What’s a Hospital Financial Assistance Policy?
Financial assistance policies help provide free or discounted medical services to patients who meet certain eligibility standards and are unable to pay for their medical treatments. They were created under the Affordable Care Act to address medical debt and increase transparency. Specifically, these regulations apply to nonprofit hospitals and are overseen by the Internal Revenue Service, or IRS. The programs are intended to introduce them to consumers who are uninsured or underinsured.
How Do I Know if I Qualify for a Financial Assistance Policy?
First, you’ll need to verify that the facility you visited offers financial assistance or charity care. If you received treatment at a nonprofit hospital, then federal law requires there to be a policy in place. If you received treatment at a for-profit medical center, it can’t hurt to ask if there’s financial assistance available, but the hospital is not federally required to offer it.
Next, you’ll want to determine whether your income and family size qualify you for financial assistance. These eligibility cutoffs vary depending on the hospital. For example, the University of Pittsburgh Medical Center uses a sliding scale to determine assistance amount. If the patient earns between 400% and 251% of the federal poverty guidelines, he or she will earn partial financial assistance. If the patient earns 250% or less than the federal poverty guidelines, that patient is eligible for 100% financial assistance and for UPMC service fees to be waived. UPMC also offers hardship assistance for qualified families where medical liability exceeds 15% of family income.

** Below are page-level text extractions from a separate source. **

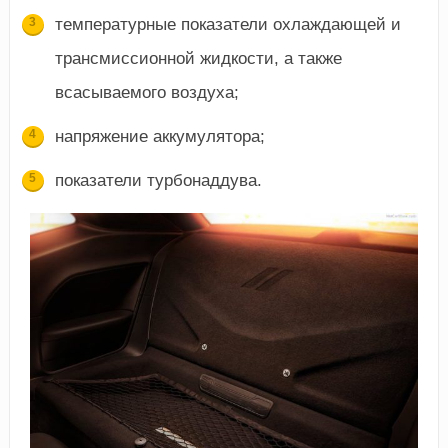
температурные показатели охлаждающей и
трансмиссионной жидкости, а также
всасываемого воздуха;
напряжение аккумулятора;
показатели турбонаддува.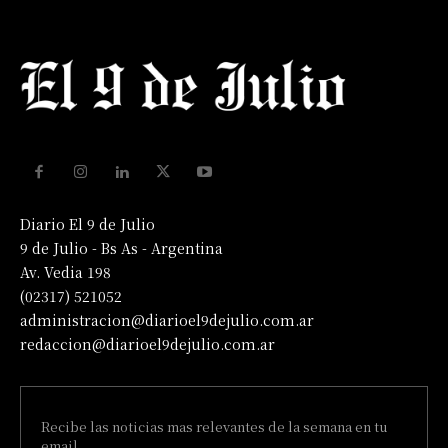
Diario El 9 de Julio
9 de Julio - Bs As - Argentina
Av. Vedia 198
(02317) 521052
administracion@diarioel9dejulio.com.ar
redaccion@diarioel9dejulio.com.ar
Recibe las noticias mas relevantes de la semana en tu
email.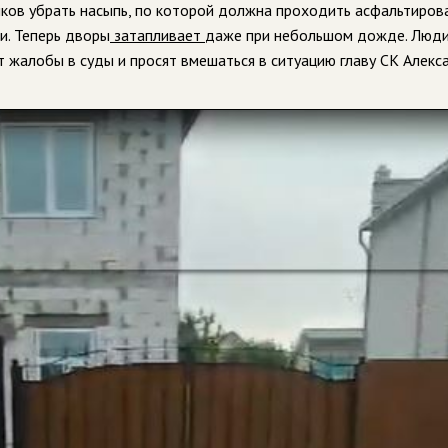
ков убрать насыпь, по которой должна проходить асфальтиров
и. Теперь дворы
затапливает
даже при небольшом дожде. Люд
 жалобы в суды и просят вмешаться в ситуацию главу СК Алекс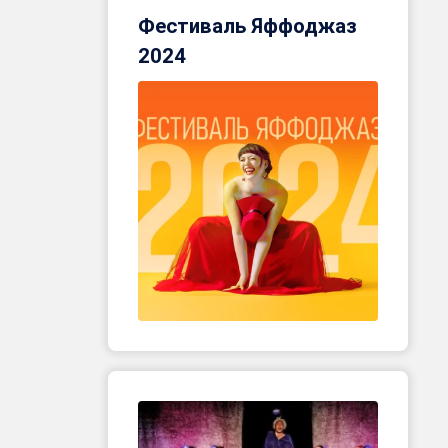
Фестиваль Яффоджаз
2024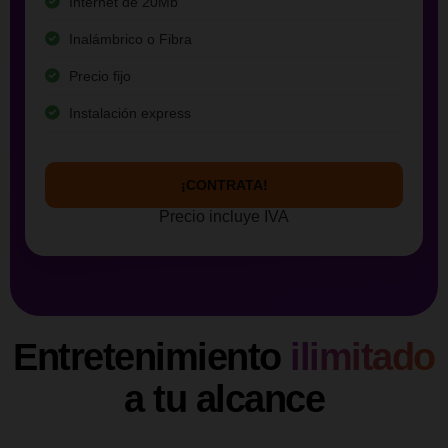
Internet de 20Mb
Inalámbrico o Fibra
Precio fijo
Instalación express
¡CONTRATA!
Precio incluye IVA
Entretenimiento
ilimitado
a tu alcance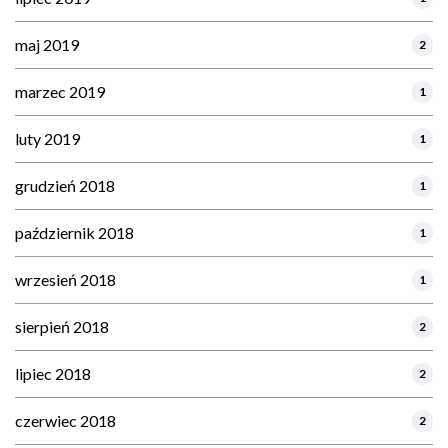
maj 2019
2
marzec 2019
1
luty 2019
1
grudzień 2018
1
październik 2018
1
wrzesień 2018
1
sierpień 2018
2
lipiec 2018
2
czerwiec 2018
2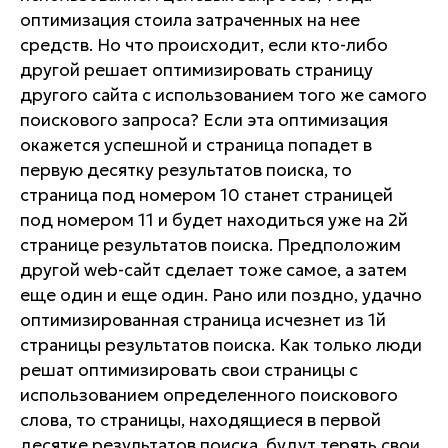
оптимизация стоила затраченных на нее
средств. Но что происходит, если кто-либо
другой решает оптимизировать страницу
другого сайта с использованием того же самого
поискового запроса? Если эта оптимизация
окажется успешной и страница попадет в
первую десятку результатов поиска, то
страница под номером 10 станет страницей
под номером 11 и будет находиться уже на 2й
странице результатов поиска. Предположим
другой web-сайт сделает тоже самое, а затем
еще один и еще один. Рано или поздно, удачно
оптимизированная страница исчезнет из 1й
страницы результатов поиска. Как только люди
решат оптимизировать свои страницы с
использованием определенного поискового
слова, то страницы, находящиеся в первой
десятке результатов поиска, будут терять свои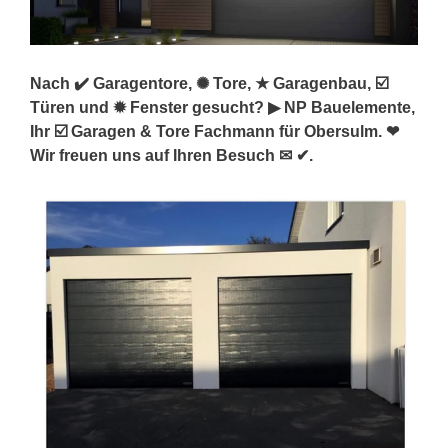
Nach ✔️ Garagentore, ✺ Tore, ★ Garagenbau, ☑️
Türen und ✹ Fenster gesucht? ▶︎ NP Bauelemente,
Ihr ☑️ Garagen & Tore Fachmann für Obersulm. ❤
Wir freuen uns auf Ihren Besuch ✉ ✔.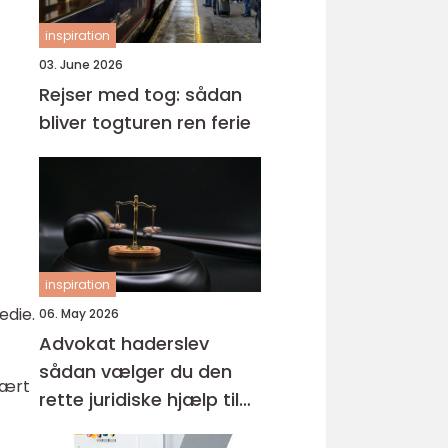
inspiration
03. June 2026
Rejser med tog: sådan
bliver togturen ren ferie
inspiration
edie.
06. May 2026
Advokat haderslev
sådan vælger du den
vært
rette juridiske hjælp til
familien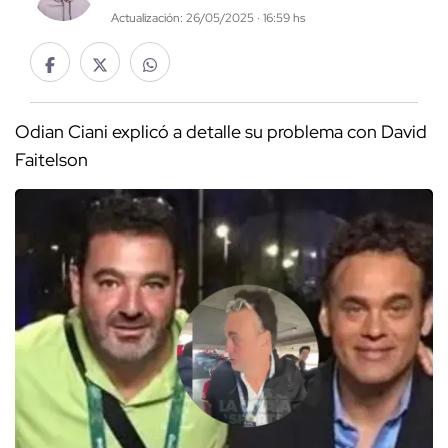
Actualización: 26/05/2025 · 16:59 hs
Odian Ciani explicó a detalle su problema con David
Faitelson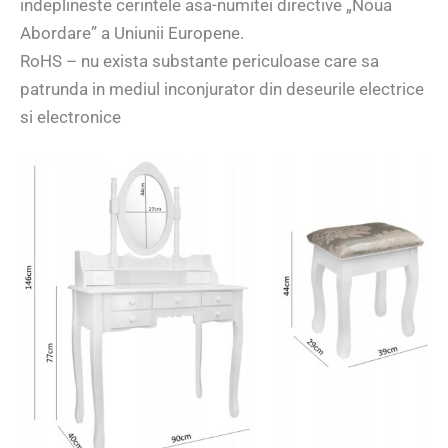
indeplineste cerintele asa-numitei directive „Noua
Abordare” a Uniunii Europene.
RoHS – nu exista substante periculoase care sa
patrunda in mediul inconjurator din deseurile electrice
si electronice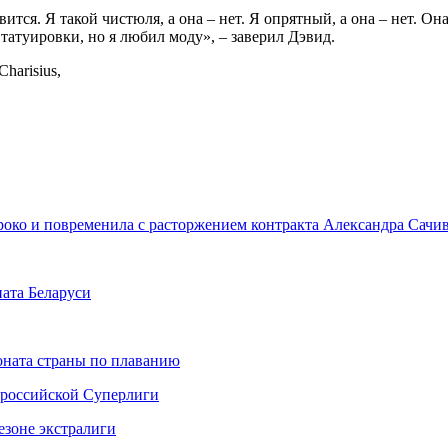
тся. Я такой чистюля, а она – нет. Я опрятный, а она – нет. Он
 татуировки, но я любил моду», – заверил Дэвид.
Charisius,
роко и повременила с расторжением контракта Александра Сач
ата Беларуси
ната страны по плаванию
 российской Суперлиги
езоне экстралиги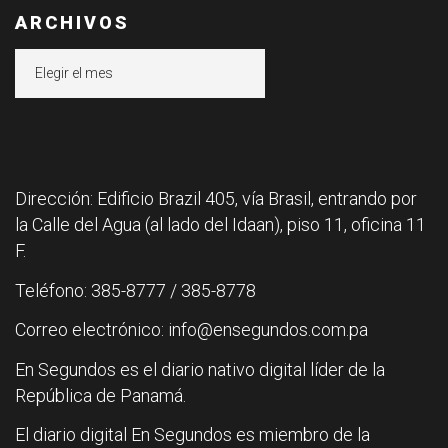
ARCHIVOS
Archivos
Dirección: Edificio Brazil 405, vía Brasil, entrando por
la Calle del Agua (al lado del Idaan), piso 11, oficina 11
F.
Teléfono: 385-8777 / 385-8778
Correo electrónico: info@ensegundos.com.pa
En Segundos es el diario nativo digital líder de la
República de Panamá.
El diario digital En Segundos es miembro de la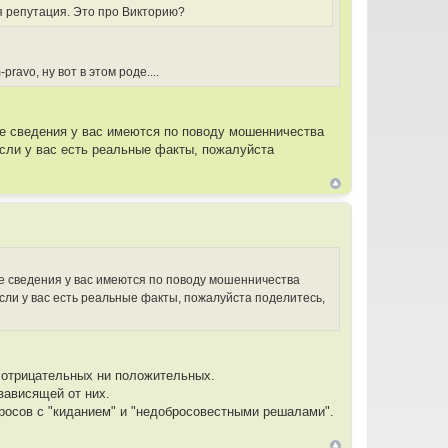
я репутация. Это про Викторию?
avo, ну вот в этом роде....
кие сведения у вас имеются по поводу мошенничества
Если у вас есть реальные факты, пожалуйста
кие сведения у вас имеются по поводу мошенничества
сли у вас есть реальные факты, пожалуйста поделитесь,
и отрицательных ни положительных.
зависящей от них.
просов с "киданием" и "недобросовестными решалами".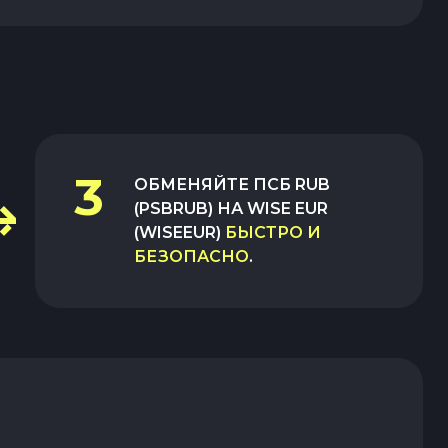
3
ОБМЕНЯЙТЕ
ПСБ RUB
(PSBRUB)
НА
WISE EUR
(WISEEUR)
БЫСТРО И
БЕЗОПАСНО
.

Finally, you’ll need to have undergone a procedure that qualifies for financial assistance. You may find that cosmetic procedures, dental care and other treatments are not covered.
How Do I Apply for a Financial Assistance Policy?

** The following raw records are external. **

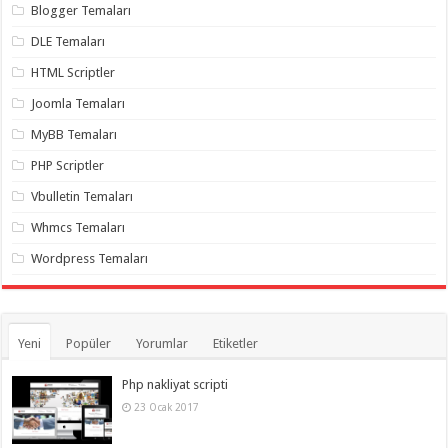
gaziantep
Blogger Temaları
organizasyon
,
gaziantep
DLE Temaları
organizasyon
,
gaziantep
HTML Scriptler
organizasyon
,
gaziantep
Joomla Temaları
organizasyon
,
gaziantep
MyBB Temaları
organizasyon
,
gaziantep
PHP Scriptler
palyaço
,
twitter
Vbulletin Temaları
takipçi
hilesi
,
Whmcs Temaları
twitter
takipçi
Wordpress Temaları
hilesi
,
instagram
takipçi
hilesi
,
Yeni
Popüler
Yorumlar
Etiketler
Php nakliyat scripti
23 Ocak 2017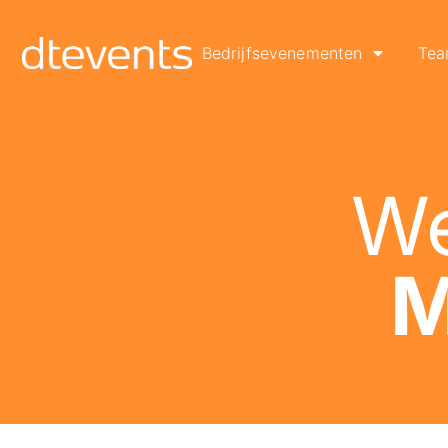
Bedrijfsevenementen
Tea
We
M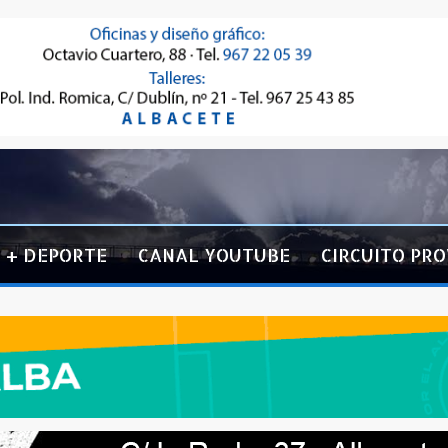
+ DEPORTE
CANAL YOUTUBE
CIRCUITO PRO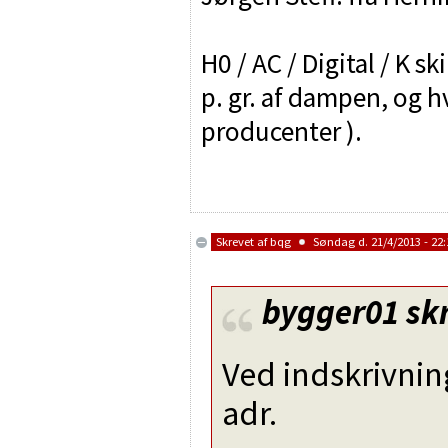
H0 / AC / Digital / K sk
p. gr. af dampen, og h
producenter ).
Skrevet af
bqg
Søndag d. 21/4/2013 - 22:
bygger01
skr
Ved indskrivnin
adr.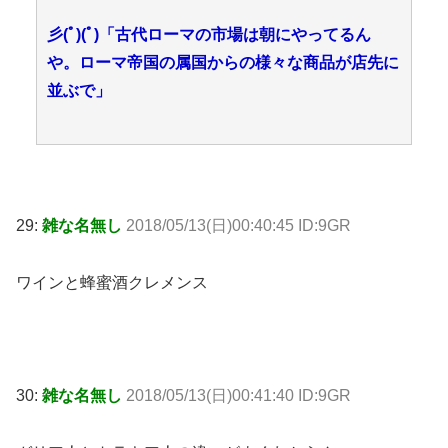
彡(ﾟ)(ﾟ)「古代ローマの市場は朝にやってるん
や。ローマ帝国の属国からの様々な商品が店先に
並ぶで」
29:
雑な名無し
2018/05/13(日)00:40:45 ID:9GR
ワインと蜂蜜酒クレメンス
30:
雑な名無し
2018/05/13(日)00:41:40 ID:9GR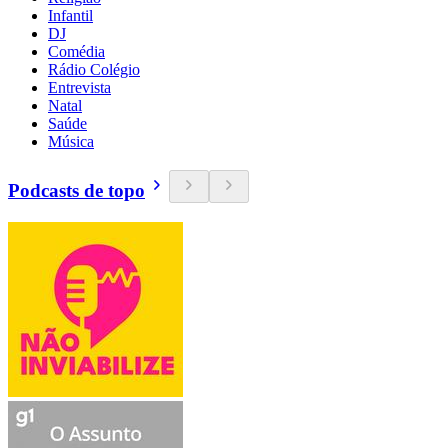
Infantil
DJ
Comédia
Rádio Colégio
Entrevista
Natal
Saúde
Música
Podcasts de topo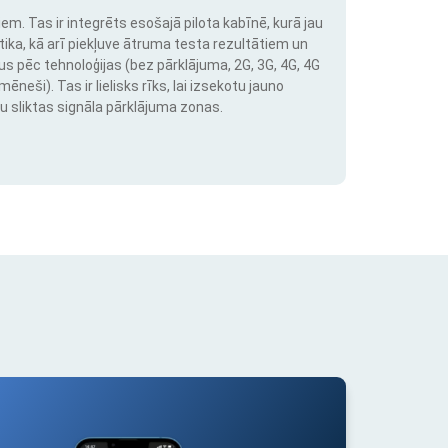
em. Tas ir integrēts esošajā pilota kabīnē, kurā jau
stika, kā arī piekļuve ātruma testa rezultātiem un
us pēc tehnoloģijas (bez pārklājuma, 2G, 3G, 4G, 4G
neši). Tas ir lielisks rīks, lai izsekotu jauno
u sliktas signāla pārklājuma zonas.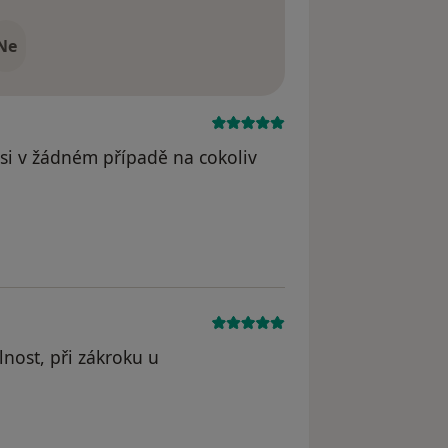
Ne
si v žádném případě na cokoliv
odstraněn
lnost, při zákroku u
straněn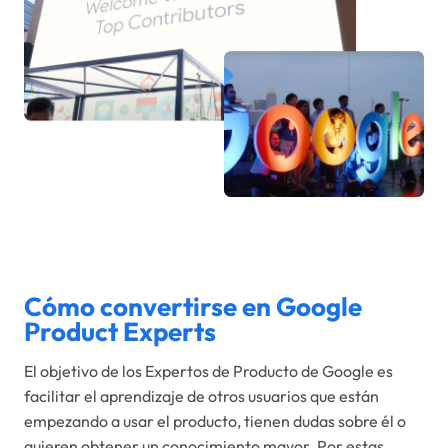
Cómo convertirse en Google
Product Experts
El objetivo de los Expertos de Producto de Google es
facilitar el aprendizaje de otros usuarios que están
empezando a usar el producto, tienen dudas sobre él o
quieren obtener un conocimiento mayor. Por estas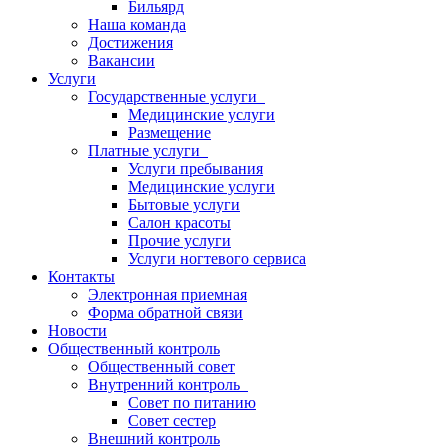
Бильярд
Наша команда
Достижения
Вакансии
Услуги
Государственные услуги
Медицинские услуги
Размещение
Платные услуги
Услуги пребывания
Медицинские услуги
Бытовые услуги
Салон красоты
Прочие услуги
Услуги ногтевого сервиса
Контакты
Электронная приемная
Форма обратной связи
Новости
Общественный контроль
Общественный совет
Внутренний контроль
Совет по питанию
Совет сестер
Внешний контроль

If you have questions about the financial assistance plan, where to find the financial assistance application and how to determine whether you apply, call the facility’s billing office. That should get you started in the right direction. But sometimes, patients don’t hear about the program or are accepting emergency care and can’t plan for it until after medical services are received. You’ll generally need to start the application process within 240 days of receiving your first bill.
The application may require tallying up income, sharing the names of your family members and detailing other assets. Generally, if you have insurance, you’ll need to have exhausted all of those benefits, including employer-sponsored health insurance, automobile insurance and workers’ compensation, before tapping charity care.
What Do I Do if I’ve Been Denied Financial Assistance?
If you don’t qualify, don’t despair. Hospital representatives say patients may be able to repay their bills on a low- or no-interest installment plan or take out a short-term loan with a partner bank.
You may also want to reapply in future years if you take on new medical bills. After all, your family circumstances and the federal poverty guidelines change from year to year, so a denial in the past may not exclude you from having an application accepted in the future.
Many consumers may qualify for Financial Assistance but are unaware it is available. Make sure you ask about it!